-- Opening Marker --

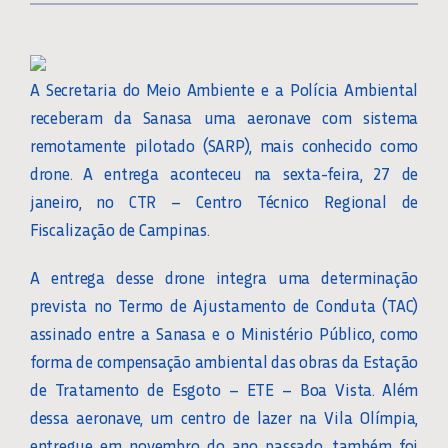
A Secretaria do Meio Ambiente e a Polícia Ambiental
receberam da Sanasa uma aeronave com sistema
remotamente pilotado (SARP), mais conhecido como
drone. A entrega aconteceu na sexta-feira, 27 de
janeiro, no CTR – Centro Técnico Regional de
Fiscalização de Campinas.
A entrega desse drone integra uma determinação
prevista no Termo de Ajustamento de Conduta (TAC)
assinado entre a Sanasa e o Ministério Público, como
forma de compensação ambiental das obras da Estação
de Tratamento de Esgoto – ETE – Boa Vista. Além
dessa aeronave, um centro de lazer na Vila Olímpia,
entregue em novembro do ano passado, também foi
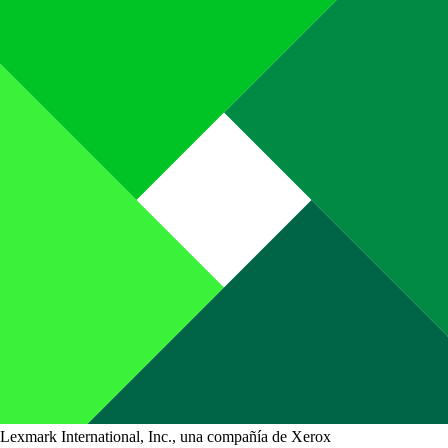
Lexmark International, Inc., una compañía de Xerox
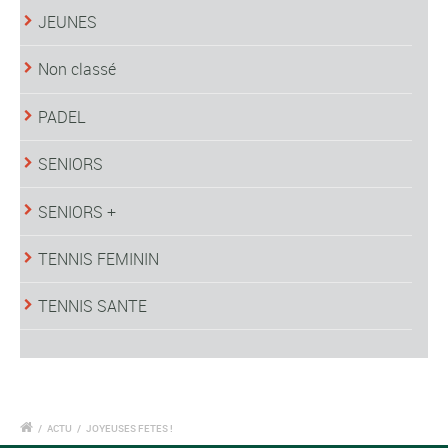
JEUNES
Non classé
PADEL
SENIORS
SENIORS +
TENNIS FEMININ
TENNIS SANTE
/
ACTU
/
JOYEUSES FETES !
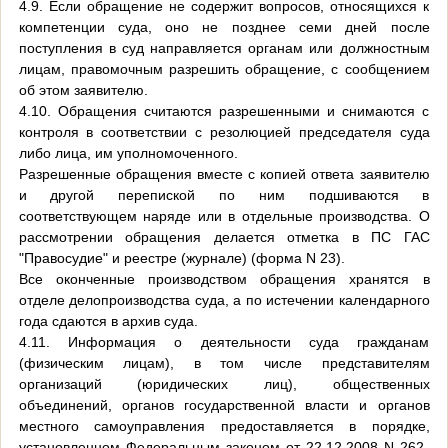
4.9. Если обращение не содержит вопросов, относящихся к
компетенции суда, оно не позднее семи дней после
поступления в суд направляется органам или должностным
лицам, правомочным разрешить обращение, с сообщением
об этом заявителю.
4.10. Обращения считаются разрешенными и снимаются с
контроля в соответствии с резолюцией председателя суда
либо лица, им уполномоченного.
Разрешенные обращения вместе с копией ответа заявителю
и другой перепиской по ним подшиваются в
соответствующем наряде или в отдельные производства. О
рассмотрении обращения делается отметка в ПС ГАС
"Правосудие" и реестре (журнале) (форма N 23).
Все оконченные производством обращения хранятся в
отделе делопроизводства суда, а по истечении календарного
года сдаются в архив суда.
4.11. Информация о деятельности суда гражданам
(физическим лицам), в том числе представителям
организаций (юридических лиц), общественных
объединений, органов государственной власти и органов
местного самоуправления предоставляется в порядке,
установленном Федеральным законом от 22.12.2008 N 262-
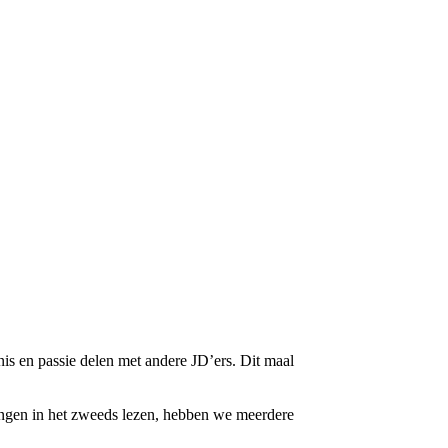
is en passie delen met andere JD’ers. Dit maal
ngen in het zweeds lezen, hebben we meerdere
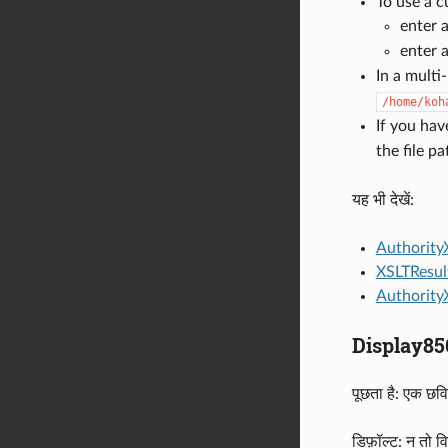
To use a c
enter a
enter a
In a multi
/home/koh
If you hav
the file p
यह भी देखें:
Authority
XSLTResul
Authority
Display8
पूछता है: एक छवि 
डिफ़ॉल्ट: न तो व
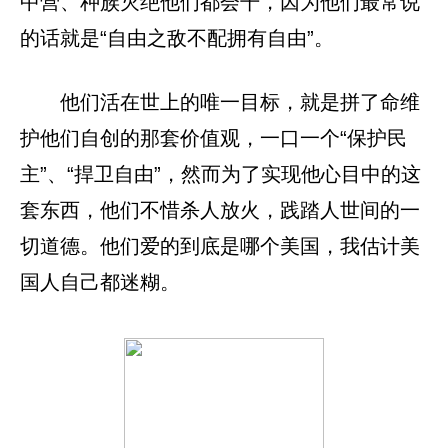
中营、种族灭绝他们都会干，因为他们最常说
的话就是“自由之敌不配拥有自由”。
他们活在世上的唯一目标，就是拼了命维
护他们自创的那套价值观，一口一个“保护民
主”、“捍卫自由”，然而为了实现他心目中的这
套东西，他们不惜杀人放火，践踏人世间的一
切道德。他们爱的到底是哪个美国，我估计美
国人自己都迷糊。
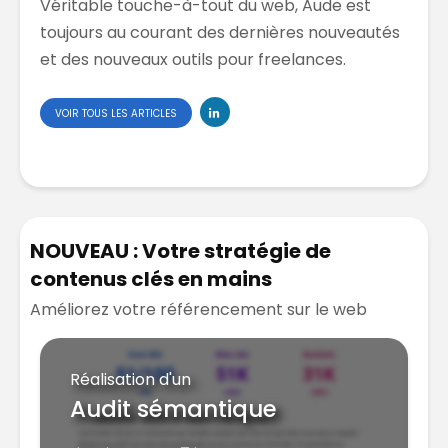
Véritable touche-à-tout du web, Aude est
toujours au courant des dernières nouveautés
et des nouveaux outils pour freelances.
VOIR TOUS LES ARTICLES
NOUVEAU : Votre stratégie de
contenus clés en mains
Améliorez votre référencement sur le web
Réalisation d'un
Audit sémantique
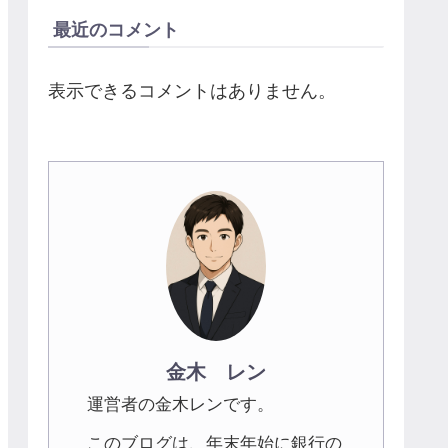
最近のコメント
表示できるコメントはありません。
金木 レン
運営者の金木レンです。
このブログは、年末年始に銀行の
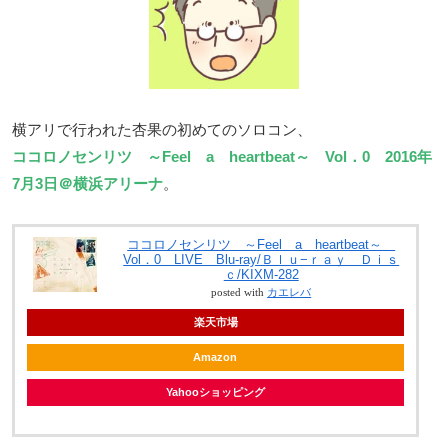
横アリで行われた杏果の初めてのソロコン、
ココロノセンリツ ～Feel a heartbeat～ Vol．0
2016年
7月3日＠横浜アリーナ
。
ココロノセンリツ ～Feel a heartbeat～
Vol．0 LIVE Blu-ray/Ｂｌｕ−ｒａｙ Ｄｉｓ
ｃ/KIXM-282
posted with
カエレバ
楽天市場
Amazon
Yahooショッピング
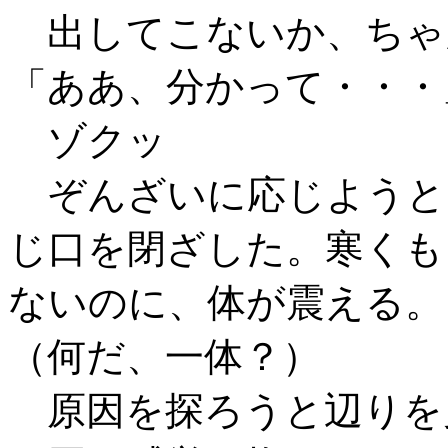
出してこないか、ちゃ
「ああ、分かって・・・
ゾクッ
ぞんざいに応じようと
じ口を閉ざした。寒くも
ないのに、体が震える。
（何だ、一体？）
原因を探ろうと辺りを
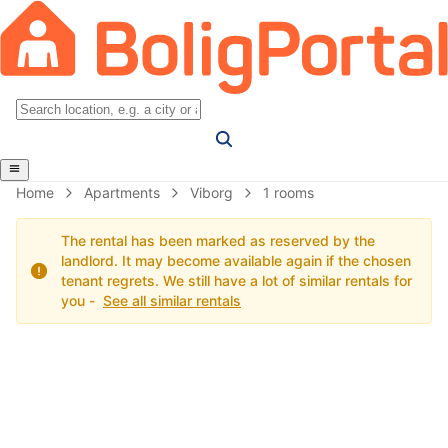
Home
Apartments
Viborg
1 rooms
The rental has been marked as reserved by the
landlord. It may become available again if the chosen
tenant regrets. We still have a lot of similar rentals for
you -
See all similar rentals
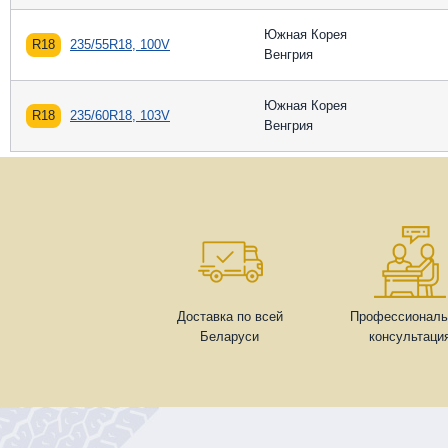
Южная Корея
R18
235/55R18, 100V
Венгрия
Южная Корея
R18
235/60R18, 103V
Венгрия
Доставка по всей
Профессиональ
Беларуси
консультаци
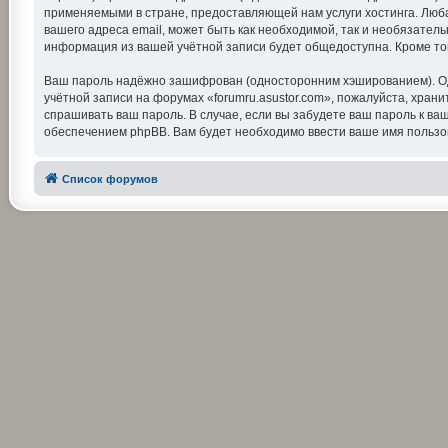
применяемыми в стране, предоставляющей нам услуги хостинга. Люба
вашего адреса email, может быть как необходимой, так и необязатель
информация из вашей учётной записи будет общедоступна. Кроме тог
Ваш пароль надёжно зашифрован (односторонним хэшированием). Одна
учётной записи на форумах «forumru.asustor.com», пожалуйста, храните
спрашивать ваш пароль. В случае, если вы забудете ваш пароль к 
обеспечением phpBB. Вам будет необходимо ввести ваше имя пользов
Список форумов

-- Closing Marker --

Arrange every line of text from all the items above as one numbered list, skipping blank lines. Leave out the picture markers.

_ANSWER TO THIS EXERCISE_.
1. A Secretaria do Meio Ambiente e a Polícia Ambiental
2. receberam da Sanasa uma aeronave com sistema
3. remotamente pilotado (SARP), mais conhecido como
4. drone. A entrega aconteceu na sexta-feira, 27 de
5. janeiro, no CTR – Centro Técnico Regional de
6. Fiscalização de Campinas.
7. A entrega desse drone integra uma determinação
8. prevista no Termo de Ajustamento de Conduta (TAC)
9. assinado entre a Sanasa e o Ministério Público, como
10. forma de compensação ambiental das obras da Estação
11. de Tratamento de Esgoto – ETE – Boa Vista. Além
12. dessa aeronave, um centro de lazer na Vila Olímpia,
13. entregue em novembro do ano passado, também foi
14. Lexmark International, Inc., una compañía de Xerox
15. JEUNES
16. Non classé
17. PADEL
18. SENIORS
19. SENIORS +
20. TENNIS FEMININ
21. TENNIS SANTE
22. /
23. ACTU
24. /
25. JOYEUSES FETES !
26. 4.9. Если обращение не содержит вопросов, относящихся к
27. компетенции суда, оно не позднее семи дней после
28. поступления в суд направляется органам или должностным
29. лицам, правомочным разрешить обращение, с сообщением
30. об этом заявителю.
31. 4.10. Обращения считаются разрешенными и снимаются с
32. контроля в соответствии с резолюцией председателя суда
33. либо лица, им уполномоченного.
34. Разрешенные обращения вместе с копией ответа заявителю
35. и другой перепиской по ним подшиваются в
36. соответствующем наряде или в отдельные производства. О
37. рассмотрении обращения делается отметка в ПС ГАС
38. "Правосудие" и реестре (журнале) (форма N 23).
39. Все оконченные производством обращения хранятся в
40. отделе делопроизводства суда, а по истечении календарного
41. года сдаются в архив суда.
42. 4.11. Информация о деятельности суда гражданам
43. (физическим лицам), в том числе представителям
44. организаций (юридических лиц), общественных
45. объединений, органов государственной власти и органов
46. местного самоуправления предоставляется в порядке,
47. установленном Федеральным законом от 22.12.2008 N 262-
48. is en passie delen met andere JD’ers. Dit maal
49. ngen in het zweeds lezen, hebben we meerdere
50. To use a c
51. enter a
52. enter a
53. In a multi
54. /home/koh
55. If you hav
56. the file p
57. यह भी देखें:
58. Authority
59. XSLTResul
60. Authority
61. Display8
62. पूछता है: एक छवि 
63. डिफ़ॉल्ट: न तो व
64. 中营、种族灭绝他们都会干，因为他们最常说
65. 的话就是“自由之敌不配拥有自由”。
66. 他们活在世上的唯一目标，就是拼了命维
67. 护他们自创的那套价值观，一口一个“保护民
68. 主”、“捍卫自由”，然而为了实现他心目中的这
69. 套东西，他们不惜杀人放火，践踏人世间的一
70. 切道德。他们爱的到底是哪个美国，我估计美
71. 国人自己都迷糊。
72. Véritable touche-à-tout du web, Aude est
73. toujours au courant des dernières nouveautés
74. et des nouveaux outils pour freelances.
75. VOIR TOUS LES ARTICLES
76. NOUVEAU : Votre stratégie de
77. contenus clés en mains
78. Améliorez votre référencement sur le web
79. Réalisation d'un
80. Audit sémantique
81. 最近のコメント
82. 表示できるコメントはありません。
83. 金木 レン
84. 運営者の金木レンです。
85. このブログは、年末年始に銀行の
86. 横アリで行われた杏果の初めてのソロコン、
87. ココロノセンリツ ～Feel a heartbeat～ Vol．0
88. 2016年
89. 7月3日＠横浜アリーナ
90. 。
91. ココロノセンリツ ～Feel a heartbeat～
92. Vol．0 LIVE Blu-ray/Ｂｌｕ−ｒａｙ Ｄｉｓ
93. ｃ/KIXM-282
94. posted with
95. カエレバ
96. 楽天市場
97. Amazon
98. Yahooショッピング
99. 出してこないか、ちゃ
100. 「ああ、分かって・・・
101. ゾクッ
102. ぞんざいに応じようと
103. じ口を閉ざした。寒くも
104. ないのに、体が震える。
105. （何だ、一体？）
106. 原因を探ろうと辺りを
107. Home
108. Apartments
109. Viborg
110. 1 rooms
111. The rental has been marked as reserved by the
112. landlord. It may become available again if the chosen
113. tenant regrets. We still have a lot of similar rentals for
114. you -
115. See all similar rentals
116. Южная Корея
117. R18
118. 235/55R18, 100V
119. Венгрия
120. Южная Корея
121. R18
122. 235/60R18, 103V
123. Венгрия
124. Доставка по всей
125. Профессиональ
126. Беларуси
127. консультаци
128. применяемыми в стране, предоставляющей нам услуги хостинга. Люба
129. вашего адреса email, может быть как необходимой, так и необязатель
130. информация из вашей учётной записи будет общедоступна. Кроме тог
131. Ваш пароль надёжно зашифрован (односторонним хэшированием). Одна
132. учётной записи на форумах «forumru.asustor.com», пожалуйста, храните
133. спрашивать ваш пароль. В случае, если вы забудете ваш пароль к 
134. обеспечением phpBB. Вам будет необходимо ввести ваше имя пользов
135. Список форумов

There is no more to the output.